Ok, found an easy way to disable the switch of the channel: have different feerates on them, or different base-fees.

The reason is we only switch if they both match:

https://github.com/ElementsProject/lightning/blob/9b83b8b9674712bdb8af2d3c4e158eee1bf47b8f/lightningd/peer_htlcs.c#L665-L698

Notice in particular these lines:

https://github.com/ElementsProject/lightning/blob/9b83b8b9674712bdb8af2d3c4e158eee1bf47b8f/lightningd/peer_htlcs.c#L683-L687

Causing best to be hint at the end if no other channel has the same fees.

cdecker commented 7 months ago

The error appears to hint at the fact that channel_amount_spendable() appears to not account correctly for reserve amounts, causing

https://github.com/ElementsProject/lightning/blob/9b83b8b9674712bdb8af2d3c4e158eee1bf47b8f/lightningd/peer_htlcs.c#L679-L680

to not discard a channel that is too small when trying.

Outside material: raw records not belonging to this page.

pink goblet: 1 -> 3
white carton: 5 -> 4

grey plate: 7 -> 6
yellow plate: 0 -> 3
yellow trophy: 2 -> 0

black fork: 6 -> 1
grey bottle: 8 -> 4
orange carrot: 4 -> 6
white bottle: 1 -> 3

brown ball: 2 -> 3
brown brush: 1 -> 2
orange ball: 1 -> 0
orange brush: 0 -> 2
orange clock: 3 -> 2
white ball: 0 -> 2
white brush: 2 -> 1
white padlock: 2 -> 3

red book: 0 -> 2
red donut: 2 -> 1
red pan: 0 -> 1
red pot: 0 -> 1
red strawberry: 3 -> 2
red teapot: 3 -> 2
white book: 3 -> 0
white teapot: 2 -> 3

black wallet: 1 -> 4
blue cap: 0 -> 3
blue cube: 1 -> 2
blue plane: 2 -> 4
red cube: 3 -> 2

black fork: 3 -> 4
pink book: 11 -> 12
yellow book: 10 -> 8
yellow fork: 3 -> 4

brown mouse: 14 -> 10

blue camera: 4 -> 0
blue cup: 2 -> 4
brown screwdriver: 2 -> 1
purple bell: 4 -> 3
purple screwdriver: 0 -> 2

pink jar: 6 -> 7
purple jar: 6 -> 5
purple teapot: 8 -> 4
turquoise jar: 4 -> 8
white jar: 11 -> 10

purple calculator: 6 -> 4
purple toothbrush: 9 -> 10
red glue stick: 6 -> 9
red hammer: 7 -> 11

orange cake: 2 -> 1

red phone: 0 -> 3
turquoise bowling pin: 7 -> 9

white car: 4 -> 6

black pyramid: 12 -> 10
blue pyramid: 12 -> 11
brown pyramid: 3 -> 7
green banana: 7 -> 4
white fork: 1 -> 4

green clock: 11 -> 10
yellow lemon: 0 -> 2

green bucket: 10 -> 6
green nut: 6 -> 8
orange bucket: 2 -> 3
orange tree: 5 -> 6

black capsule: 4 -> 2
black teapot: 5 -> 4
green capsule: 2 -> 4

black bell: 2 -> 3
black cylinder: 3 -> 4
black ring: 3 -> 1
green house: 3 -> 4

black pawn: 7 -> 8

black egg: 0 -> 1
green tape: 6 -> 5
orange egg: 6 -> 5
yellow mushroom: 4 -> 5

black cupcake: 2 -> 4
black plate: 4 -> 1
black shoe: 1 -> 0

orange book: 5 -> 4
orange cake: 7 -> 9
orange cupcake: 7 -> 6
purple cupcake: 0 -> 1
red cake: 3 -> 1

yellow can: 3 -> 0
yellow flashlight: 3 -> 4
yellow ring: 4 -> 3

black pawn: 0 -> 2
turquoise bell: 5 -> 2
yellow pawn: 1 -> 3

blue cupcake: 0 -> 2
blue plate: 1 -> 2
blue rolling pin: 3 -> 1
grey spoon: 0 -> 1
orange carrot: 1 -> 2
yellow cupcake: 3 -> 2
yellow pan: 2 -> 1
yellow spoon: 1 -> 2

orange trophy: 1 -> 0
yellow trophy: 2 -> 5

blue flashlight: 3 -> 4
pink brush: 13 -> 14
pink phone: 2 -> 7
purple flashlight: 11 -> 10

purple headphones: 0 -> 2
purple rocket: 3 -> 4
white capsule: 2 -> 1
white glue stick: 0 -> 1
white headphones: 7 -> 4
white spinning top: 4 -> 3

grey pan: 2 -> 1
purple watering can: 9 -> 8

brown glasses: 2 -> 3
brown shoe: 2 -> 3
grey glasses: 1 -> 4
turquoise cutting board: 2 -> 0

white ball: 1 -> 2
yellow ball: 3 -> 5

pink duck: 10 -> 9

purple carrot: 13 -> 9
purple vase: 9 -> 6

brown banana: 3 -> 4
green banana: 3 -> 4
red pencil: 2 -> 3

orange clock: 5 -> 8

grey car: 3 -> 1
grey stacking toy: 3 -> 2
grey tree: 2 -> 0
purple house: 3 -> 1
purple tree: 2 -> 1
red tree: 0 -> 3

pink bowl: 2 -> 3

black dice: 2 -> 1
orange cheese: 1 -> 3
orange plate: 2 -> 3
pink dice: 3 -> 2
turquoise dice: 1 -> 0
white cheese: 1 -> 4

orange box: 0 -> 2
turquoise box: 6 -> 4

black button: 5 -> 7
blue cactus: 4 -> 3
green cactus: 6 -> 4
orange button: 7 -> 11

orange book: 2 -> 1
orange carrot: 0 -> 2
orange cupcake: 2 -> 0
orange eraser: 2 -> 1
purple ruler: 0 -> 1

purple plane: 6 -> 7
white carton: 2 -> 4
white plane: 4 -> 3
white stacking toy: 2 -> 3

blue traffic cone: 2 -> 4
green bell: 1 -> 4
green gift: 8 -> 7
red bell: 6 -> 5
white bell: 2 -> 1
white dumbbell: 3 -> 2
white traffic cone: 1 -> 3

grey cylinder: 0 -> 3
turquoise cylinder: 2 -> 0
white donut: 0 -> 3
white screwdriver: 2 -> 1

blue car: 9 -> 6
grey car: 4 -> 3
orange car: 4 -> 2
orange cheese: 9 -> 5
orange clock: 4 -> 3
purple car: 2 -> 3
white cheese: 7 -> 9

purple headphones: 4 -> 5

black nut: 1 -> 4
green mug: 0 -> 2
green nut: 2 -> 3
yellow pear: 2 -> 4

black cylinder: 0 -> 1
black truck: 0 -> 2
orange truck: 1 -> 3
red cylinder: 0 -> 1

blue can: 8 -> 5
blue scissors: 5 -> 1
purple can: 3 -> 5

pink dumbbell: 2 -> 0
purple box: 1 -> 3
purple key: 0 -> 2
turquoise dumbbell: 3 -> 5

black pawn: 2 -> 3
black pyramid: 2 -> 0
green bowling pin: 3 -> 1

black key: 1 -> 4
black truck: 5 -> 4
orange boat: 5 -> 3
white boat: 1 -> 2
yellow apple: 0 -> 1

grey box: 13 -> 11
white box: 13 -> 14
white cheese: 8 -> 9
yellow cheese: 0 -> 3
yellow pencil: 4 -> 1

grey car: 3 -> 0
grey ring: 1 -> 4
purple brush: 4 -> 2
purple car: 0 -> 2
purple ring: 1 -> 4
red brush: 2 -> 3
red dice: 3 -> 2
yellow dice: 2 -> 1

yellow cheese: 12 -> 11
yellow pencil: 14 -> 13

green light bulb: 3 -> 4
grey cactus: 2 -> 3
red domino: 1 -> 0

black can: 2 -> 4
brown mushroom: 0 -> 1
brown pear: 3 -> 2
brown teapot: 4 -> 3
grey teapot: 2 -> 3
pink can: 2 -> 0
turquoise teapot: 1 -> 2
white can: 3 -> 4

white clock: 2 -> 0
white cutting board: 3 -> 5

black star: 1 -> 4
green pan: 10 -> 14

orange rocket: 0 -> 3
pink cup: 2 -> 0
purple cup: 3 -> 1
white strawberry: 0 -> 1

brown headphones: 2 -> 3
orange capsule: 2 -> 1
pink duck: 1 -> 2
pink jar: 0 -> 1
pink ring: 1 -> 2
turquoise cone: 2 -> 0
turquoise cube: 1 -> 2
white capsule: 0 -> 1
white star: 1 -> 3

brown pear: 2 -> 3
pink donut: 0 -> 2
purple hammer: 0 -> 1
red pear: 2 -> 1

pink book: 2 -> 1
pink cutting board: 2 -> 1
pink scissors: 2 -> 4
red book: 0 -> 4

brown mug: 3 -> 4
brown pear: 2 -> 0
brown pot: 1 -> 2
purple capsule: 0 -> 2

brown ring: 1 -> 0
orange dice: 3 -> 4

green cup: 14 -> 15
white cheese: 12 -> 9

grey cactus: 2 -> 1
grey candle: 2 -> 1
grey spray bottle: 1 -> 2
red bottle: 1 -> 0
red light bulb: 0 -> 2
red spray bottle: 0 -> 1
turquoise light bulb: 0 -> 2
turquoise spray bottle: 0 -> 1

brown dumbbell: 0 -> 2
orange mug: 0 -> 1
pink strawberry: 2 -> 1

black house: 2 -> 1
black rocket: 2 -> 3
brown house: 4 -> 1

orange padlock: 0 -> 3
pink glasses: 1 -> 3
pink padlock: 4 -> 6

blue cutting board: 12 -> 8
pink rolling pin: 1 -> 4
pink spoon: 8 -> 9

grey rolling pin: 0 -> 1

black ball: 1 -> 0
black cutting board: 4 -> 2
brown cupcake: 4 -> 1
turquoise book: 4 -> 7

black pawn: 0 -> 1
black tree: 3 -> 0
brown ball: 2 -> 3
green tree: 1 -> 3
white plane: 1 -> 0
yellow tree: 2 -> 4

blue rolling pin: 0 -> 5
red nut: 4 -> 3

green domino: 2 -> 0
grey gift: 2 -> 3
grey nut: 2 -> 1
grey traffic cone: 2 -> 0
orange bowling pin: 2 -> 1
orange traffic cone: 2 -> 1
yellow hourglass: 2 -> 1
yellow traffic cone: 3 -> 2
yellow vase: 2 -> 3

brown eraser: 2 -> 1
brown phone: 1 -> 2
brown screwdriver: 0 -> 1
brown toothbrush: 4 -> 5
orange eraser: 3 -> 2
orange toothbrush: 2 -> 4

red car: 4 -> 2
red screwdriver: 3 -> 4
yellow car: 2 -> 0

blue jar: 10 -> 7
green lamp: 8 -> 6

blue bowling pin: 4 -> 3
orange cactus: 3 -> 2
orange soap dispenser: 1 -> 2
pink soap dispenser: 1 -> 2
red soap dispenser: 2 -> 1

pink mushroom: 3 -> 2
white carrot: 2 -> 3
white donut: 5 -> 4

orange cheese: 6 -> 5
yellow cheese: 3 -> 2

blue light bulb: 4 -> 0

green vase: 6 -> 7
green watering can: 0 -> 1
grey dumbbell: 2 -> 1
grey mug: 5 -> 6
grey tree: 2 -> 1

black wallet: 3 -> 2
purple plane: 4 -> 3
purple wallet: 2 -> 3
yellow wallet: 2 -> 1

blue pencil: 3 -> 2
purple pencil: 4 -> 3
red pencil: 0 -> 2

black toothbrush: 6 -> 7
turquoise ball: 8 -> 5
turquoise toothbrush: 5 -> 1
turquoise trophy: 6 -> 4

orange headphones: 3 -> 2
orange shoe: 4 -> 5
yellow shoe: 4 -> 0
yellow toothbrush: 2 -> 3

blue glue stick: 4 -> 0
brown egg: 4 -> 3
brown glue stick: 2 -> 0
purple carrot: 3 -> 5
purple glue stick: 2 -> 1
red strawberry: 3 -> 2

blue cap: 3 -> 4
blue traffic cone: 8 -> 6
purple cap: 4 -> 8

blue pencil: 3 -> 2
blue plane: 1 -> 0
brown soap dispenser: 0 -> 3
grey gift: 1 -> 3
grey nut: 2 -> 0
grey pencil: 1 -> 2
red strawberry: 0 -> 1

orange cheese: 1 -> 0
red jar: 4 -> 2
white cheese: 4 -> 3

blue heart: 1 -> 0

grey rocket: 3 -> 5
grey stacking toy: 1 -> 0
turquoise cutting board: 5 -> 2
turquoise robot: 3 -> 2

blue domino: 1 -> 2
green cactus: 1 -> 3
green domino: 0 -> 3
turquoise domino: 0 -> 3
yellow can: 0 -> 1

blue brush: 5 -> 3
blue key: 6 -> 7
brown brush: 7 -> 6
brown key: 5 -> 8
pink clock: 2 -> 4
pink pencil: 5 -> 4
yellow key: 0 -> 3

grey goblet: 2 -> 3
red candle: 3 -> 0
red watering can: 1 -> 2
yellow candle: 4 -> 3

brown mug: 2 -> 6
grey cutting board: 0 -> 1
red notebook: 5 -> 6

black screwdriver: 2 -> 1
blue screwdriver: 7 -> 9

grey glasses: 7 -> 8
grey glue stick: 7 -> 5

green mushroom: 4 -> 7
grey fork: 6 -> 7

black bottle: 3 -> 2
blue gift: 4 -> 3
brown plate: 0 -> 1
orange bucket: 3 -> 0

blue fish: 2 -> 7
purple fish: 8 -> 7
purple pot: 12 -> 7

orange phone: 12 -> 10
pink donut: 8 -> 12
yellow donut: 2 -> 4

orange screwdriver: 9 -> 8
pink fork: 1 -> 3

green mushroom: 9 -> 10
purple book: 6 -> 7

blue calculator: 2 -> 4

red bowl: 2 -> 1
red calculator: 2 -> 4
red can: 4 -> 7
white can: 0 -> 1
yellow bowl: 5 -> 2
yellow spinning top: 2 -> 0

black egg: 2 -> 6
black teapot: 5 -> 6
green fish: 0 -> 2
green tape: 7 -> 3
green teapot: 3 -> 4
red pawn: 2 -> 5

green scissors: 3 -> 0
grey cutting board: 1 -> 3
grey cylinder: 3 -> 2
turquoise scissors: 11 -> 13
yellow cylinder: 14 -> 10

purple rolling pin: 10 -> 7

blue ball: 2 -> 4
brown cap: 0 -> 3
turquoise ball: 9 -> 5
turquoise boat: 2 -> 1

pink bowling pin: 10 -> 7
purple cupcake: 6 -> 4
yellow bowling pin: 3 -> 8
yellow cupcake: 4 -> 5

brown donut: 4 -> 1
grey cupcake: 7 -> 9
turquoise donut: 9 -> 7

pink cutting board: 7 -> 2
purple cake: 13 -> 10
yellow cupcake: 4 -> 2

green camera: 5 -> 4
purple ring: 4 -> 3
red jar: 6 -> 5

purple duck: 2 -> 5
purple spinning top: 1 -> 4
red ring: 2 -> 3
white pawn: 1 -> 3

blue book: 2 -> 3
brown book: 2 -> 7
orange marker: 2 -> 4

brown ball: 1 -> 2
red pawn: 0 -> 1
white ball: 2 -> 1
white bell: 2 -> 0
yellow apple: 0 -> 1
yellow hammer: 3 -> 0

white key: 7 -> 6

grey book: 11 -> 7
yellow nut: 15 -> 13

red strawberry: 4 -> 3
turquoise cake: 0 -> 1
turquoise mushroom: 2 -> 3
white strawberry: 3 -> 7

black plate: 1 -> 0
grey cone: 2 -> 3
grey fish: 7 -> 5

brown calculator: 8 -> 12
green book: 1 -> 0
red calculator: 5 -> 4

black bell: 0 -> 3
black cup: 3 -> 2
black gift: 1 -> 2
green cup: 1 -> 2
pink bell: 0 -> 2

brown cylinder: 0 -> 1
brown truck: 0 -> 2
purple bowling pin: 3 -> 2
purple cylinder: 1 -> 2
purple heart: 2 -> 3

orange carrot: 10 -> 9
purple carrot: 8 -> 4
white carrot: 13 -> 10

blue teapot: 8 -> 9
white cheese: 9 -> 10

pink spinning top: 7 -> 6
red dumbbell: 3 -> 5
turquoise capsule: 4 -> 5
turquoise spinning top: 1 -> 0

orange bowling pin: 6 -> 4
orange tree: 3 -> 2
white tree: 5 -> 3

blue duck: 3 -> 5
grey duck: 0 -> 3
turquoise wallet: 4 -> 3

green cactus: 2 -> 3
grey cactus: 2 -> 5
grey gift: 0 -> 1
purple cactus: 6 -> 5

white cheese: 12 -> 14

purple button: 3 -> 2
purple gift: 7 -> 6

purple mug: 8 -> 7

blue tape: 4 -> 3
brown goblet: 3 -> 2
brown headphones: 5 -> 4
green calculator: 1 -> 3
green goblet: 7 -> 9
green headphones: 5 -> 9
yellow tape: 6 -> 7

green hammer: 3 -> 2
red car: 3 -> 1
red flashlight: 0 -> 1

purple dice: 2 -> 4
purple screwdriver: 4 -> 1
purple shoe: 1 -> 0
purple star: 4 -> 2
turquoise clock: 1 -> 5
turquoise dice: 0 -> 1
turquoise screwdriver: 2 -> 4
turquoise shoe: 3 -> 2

I assume by the way that this is a regular occurrence since due to the concurrency and possibility for balance changes between a channel beign picked and it being used, which may always cause this.

JssDWt commented 7 months ago

Ok, found an easy way to disable the switch of the channel: have different feerates on them, or different base-fees.

I don't think that would help with the issue, because quite a few failed forwards were actually using the channel in question initially.

I assume by the way that this is a regular occurrence since due to the concurrency and possibility for balance changes between a channel beign picked and it being used, which may always cause this.

It's definitely a regular occurrence. In the last 10 hours it affected approximately 93% of forwards.

JssDWt commented 7 months ago

Note that spendable_msat is 225135, so it's very close to being depleted.

JssDWt commented 7 months ago

This issue is solved.

The issue was a difference in fee policies between two groups of channels. There were 3 depleted channels and they had a slightly different fee policy than the other channels that did have enough liquidity. So if the sender decided to send over channel A, which was depleted, the best_channel function would only consider other channels with the same fee policy. But those channels were depleted too. So it would pick the 'best' depleted one, which was consistently the same channel, aka the one with 225 sat to spend.

Aligning the fees among all channels with the same peer solved the problem. If the sender now selects a random channel, the htlc is always forwarded over the channel with the largest spendable balance, as is expected.